──────── MATERIAL PROVIDED ────────

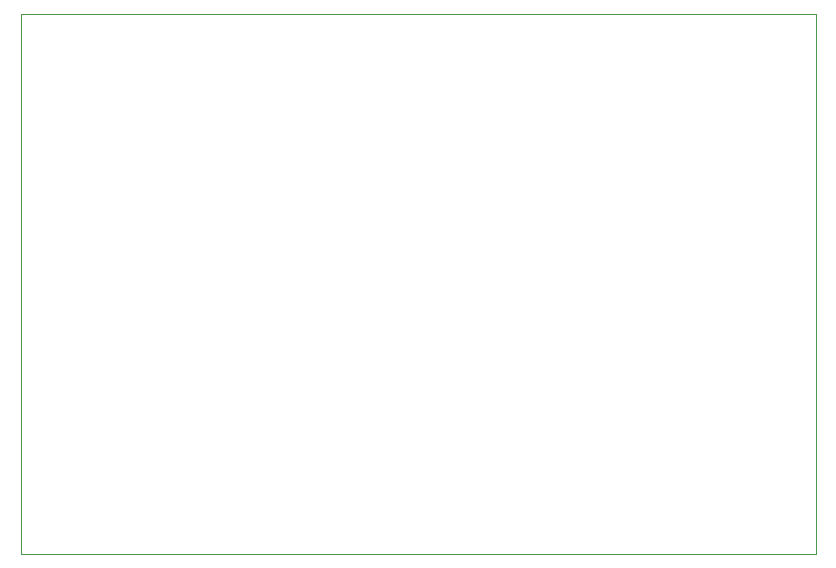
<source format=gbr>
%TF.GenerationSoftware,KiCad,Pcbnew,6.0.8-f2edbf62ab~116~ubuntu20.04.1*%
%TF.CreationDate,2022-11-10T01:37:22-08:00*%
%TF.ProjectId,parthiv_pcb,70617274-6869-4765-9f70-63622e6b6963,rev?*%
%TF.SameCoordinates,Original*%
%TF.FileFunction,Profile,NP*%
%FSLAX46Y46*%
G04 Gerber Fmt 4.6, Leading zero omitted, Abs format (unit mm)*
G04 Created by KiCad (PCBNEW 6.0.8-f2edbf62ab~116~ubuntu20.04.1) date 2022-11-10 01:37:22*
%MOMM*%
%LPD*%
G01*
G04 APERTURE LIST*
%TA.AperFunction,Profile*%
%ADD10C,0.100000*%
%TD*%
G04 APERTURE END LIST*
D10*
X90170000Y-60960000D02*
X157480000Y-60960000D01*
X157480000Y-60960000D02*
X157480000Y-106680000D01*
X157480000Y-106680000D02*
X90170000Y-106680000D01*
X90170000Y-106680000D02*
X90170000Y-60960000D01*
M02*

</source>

────────
──────── MATERIAL PROVIDED ────────

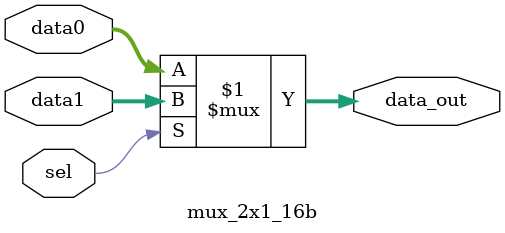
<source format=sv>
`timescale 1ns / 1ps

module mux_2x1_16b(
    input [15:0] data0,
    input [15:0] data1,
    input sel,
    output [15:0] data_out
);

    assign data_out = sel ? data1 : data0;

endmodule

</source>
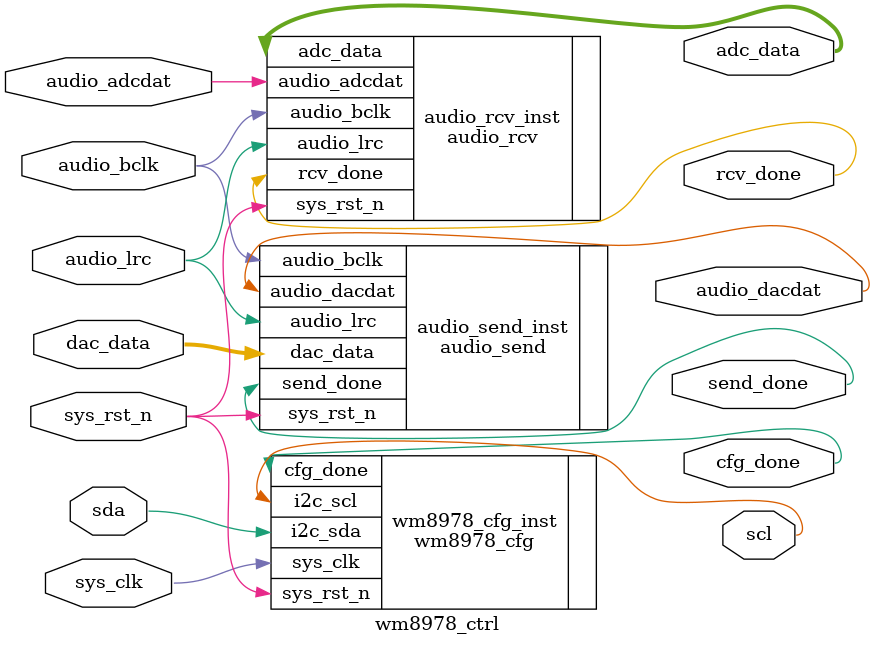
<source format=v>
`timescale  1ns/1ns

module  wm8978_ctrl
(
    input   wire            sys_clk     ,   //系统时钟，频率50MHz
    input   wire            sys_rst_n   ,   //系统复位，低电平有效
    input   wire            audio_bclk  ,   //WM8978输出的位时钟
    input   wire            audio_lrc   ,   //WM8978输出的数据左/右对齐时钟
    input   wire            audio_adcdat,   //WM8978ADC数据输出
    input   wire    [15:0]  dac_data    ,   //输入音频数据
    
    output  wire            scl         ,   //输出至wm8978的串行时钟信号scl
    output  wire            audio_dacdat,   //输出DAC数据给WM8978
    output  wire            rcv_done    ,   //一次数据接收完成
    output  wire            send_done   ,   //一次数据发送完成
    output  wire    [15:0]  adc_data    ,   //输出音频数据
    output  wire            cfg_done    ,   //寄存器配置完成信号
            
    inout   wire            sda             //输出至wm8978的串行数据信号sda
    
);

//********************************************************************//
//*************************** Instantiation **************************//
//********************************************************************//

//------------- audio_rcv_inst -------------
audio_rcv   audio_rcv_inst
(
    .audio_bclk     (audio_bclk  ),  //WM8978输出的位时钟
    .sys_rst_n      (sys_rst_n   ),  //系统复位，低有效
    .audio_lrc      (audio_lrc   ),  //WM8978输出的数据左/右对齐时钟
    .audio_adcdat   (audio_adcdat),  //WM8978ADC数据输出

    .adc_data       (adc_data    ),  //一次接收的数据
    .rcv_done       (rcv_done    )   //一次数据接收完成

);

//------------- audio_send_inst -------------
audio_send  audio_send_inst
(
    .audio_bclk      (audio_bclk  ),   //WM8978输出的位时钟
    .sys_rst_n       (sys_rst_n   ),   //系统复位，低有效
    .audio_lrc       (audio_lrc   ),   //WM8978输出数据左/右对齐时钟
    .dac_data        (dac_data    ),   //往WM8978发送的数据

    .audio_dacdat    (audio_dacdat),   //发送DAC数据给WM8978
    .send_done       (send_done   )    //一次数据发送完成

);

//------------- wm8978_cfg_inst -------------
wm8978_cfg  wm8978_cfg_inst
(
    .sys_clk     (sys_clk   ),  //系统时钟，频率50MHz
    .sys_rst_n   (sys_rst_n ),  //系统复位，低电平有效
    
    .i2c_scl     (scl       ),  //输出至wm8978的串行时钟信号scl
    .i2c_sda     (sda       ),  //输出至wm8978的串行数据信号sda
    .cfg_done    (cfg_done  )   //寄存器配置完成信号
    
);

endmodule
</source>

────────

◆ PROBLEM STATEMENT: Where a line in the material above holds "KiCad", copy that line.

◆ ANSWER TO THIS TASK:
%TF.GenerationSoftware,KiCad,Pcbnew,6.0.8-f2edbf62ab~116~ubuntu20.04.1*%
G04 Created by KiCad (PCBNEW 6.0.8-f2edbf62ab~116~ubuntu20.04.1) date 2022-11-10 01:37:22*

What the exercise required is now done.